To create this lasagna, we turned to the garden for inspiration, layering the dish with fresh spinach, cremini mushrooms and bell peppers, plus three types of cheeses for richness. No-boil lasagna noodles streamline preparation.
- 1 cup packed fresh basil leaves
- 1/2 cup raw baby spinach leaves
- 1 1/2 tsp. minced garlic
- 1/2 cup plus 1 Tbs. olive oil
- 1/4 cup grated Parmigiano-Reggiano cheese
- Kosher salt and freshly ground pepper, to taste
- 3 cups ricotta cheese
- 1 egg
- 4 Tbs. (1/2 stick) unsalted butter
- 1/4 cup finely chopped shallots
- 1/4 cup all-purpose flour
- 3 cups milk
- 1 lb. cremini mushrooms, sliced 1/4 inch thick
- 1 jar (16 oz.) roasted red bell peppers, drained and sliced 1/4 inch thick
- 1 lb. baby spinach, blanched and squeezed dry
- 9 oz. no-boil lasagna noodles, torn into rough 2-inch pieces
- 4 1/2 cups shredded mozzarella cheese
- 1 Tbs. thinly sliced fresh basil
In a blender, combine the basil leaves, raw spinach, 1/2 tsp. of the garlic and the 1/2 cup olive oil and process until a thick sauce forms. Add the Parmigiano-Reggiano, salt and pepper. In a bowl, combine the ricotta, egg, salt and pepper. Set aside.

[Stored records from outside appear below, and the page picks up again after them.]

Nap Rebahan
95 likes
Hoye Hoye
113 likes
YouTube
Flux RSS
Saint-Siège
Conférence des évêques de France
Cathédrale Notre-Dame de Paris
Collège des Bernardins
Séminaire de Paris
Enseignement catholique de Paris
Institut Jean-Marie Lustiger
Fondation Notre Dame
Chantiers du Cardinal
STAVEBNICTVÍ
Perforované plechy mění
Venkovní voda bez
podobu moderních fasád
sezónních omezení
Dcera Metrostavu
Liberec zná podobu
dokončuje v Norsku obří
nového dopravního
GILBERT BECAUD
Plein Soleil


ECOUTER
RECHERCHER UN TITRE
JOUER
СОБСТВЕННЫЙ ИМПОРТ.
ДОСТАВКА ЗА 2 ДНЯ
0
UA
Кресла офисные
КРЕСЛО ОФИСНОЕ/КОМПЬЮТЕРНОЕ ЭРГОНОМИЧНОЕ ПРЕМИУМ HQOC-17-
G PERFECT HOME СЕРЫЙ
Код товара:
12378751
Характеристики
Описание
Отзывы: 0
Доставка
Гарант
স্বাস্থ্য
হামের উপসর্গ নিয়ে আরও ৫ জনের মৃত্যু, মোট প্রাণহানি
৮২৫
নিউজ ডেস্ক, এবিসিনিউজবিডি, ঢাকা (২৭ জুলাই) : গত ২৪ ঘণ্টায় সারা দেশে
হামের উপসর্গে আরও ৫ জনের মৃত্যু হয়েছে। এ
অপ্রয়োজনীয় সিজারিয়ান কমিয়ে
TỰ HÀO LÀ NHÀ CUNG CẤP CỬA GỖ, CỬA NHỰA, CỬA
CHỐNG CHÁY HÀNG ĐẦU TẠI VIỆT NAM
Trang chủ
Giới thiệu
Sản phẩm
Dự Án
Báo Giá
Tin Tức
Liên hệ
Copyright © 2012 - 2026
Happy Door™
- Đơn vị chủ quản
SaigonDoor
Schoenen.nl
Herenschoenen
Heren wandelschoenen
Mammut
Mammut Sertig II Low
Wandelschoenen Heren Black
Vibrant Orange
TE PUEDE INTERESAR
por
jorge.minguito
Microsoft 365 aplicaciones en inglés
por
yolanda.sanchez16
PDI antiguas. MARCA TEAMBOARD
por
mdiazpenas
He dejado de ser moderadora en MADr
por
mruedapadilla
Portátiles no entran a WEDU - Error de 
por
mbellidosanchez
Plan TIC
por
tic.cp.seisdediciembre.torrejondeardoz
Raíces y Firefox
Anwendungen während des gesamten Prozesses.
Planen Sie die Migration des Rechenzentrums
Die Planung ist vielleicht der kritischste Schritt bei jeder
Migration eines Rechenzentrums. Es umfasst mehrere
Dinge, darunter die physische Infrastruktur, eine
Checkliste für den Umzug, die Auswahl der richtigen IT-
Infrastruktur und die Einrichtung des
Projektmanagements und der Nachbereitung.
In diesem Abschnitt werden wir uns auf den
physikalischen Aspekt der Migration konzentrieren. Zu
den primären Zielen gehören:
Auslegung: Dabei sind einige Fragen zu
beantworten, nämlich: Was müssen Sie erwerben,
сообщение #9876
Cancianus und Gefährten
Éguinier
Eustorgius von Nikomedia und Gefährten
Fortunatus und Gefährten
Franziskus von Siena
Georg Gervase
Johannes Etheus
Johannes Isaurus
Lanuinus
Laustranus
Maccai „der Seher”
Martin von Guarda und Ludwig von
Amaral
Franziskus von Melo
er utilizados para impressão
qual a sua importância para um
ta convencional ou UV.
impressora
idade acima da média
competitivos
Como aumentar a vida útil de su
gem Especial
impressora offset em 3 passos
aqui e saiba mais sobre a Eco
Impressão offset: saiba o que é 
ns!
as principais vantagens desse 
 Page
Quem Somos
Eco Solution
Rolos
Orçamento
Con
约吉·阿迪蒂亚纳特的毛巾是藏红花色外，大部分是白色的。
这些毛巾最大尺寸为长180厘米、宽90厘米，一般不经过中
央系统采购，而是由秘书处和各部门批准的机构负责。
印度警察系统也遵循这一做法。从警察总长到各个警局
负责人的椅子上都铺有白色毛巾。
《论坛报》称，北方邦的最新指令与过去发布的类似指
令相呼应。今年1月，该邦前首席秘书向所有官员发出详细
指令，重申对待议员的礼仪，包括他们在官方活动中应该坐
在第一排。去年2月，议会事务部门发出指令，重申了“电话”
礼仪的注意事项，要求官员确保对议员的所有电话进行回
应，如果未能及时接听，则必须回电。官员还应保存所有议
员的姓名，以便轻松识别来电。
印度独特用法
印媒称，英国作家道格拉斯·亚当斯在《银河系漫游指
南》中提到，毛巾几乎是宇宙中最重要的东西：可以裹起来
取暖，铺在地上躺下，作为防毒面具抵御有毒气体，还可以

In a saucepan over medium heat, melt the butter. Add the shallots and cook, stirring occasionally, until softened, about 4 minutes. Add the remaining 1 tsp. garlic and the flour and cook, stirring constantly, for 1 minute. Slowly stir in the milk, increase the heat to medium-high and cook, stirring occasionally, until thickened, 8 to 10 minutes. Season with salt and pepper. Transfer to a bowl and let cool for 15 minutes. Stir the basil puree into the sauce.
In a large fry pan over medium-high heat, warm the 1 Tbs. olive oil. Add the mushrooms and cook, stirring occasionally, until golden brown and the excess moisture has evaporated, 10 to 12 minutes. Transfer to a bowl. Add the bell peppers, blanched spinach, salt and pepper and stir to combine.
Preheat an oven to 375°F. Butter a 3 1/2-quart shallow Dutch oven.
Spread 1/2 cup of the sauce on the bottom of the pot and arrange a single layer of torn noodles on the sauce. Top with 1/2 cup of the ricotta mixture, 1 cup of the vegetable mixture, 1/2 cup of the sauce and 1 cup of the mozzarella. Layer the noodles, ricotta, vegetables, sauce and mozzarella 2 more times, then add a layer of noodles, ricotta, vegetables and noodles. Spread the remaining sauce on top and sprinkle with the remaining 1 1/2 cups mozzarella.
Cover the pot, transfer to the oven and bake until the noodles are nearly tender and the filling is bubbly, about 45 minutes. Uncover the pot and continue baking until the top is browned, about 15 minutes more. Let the lasagna rest for 15 minutes. Sprinkle with the sliced basil, cut into slices and serve immediately. Serves 8 to 10.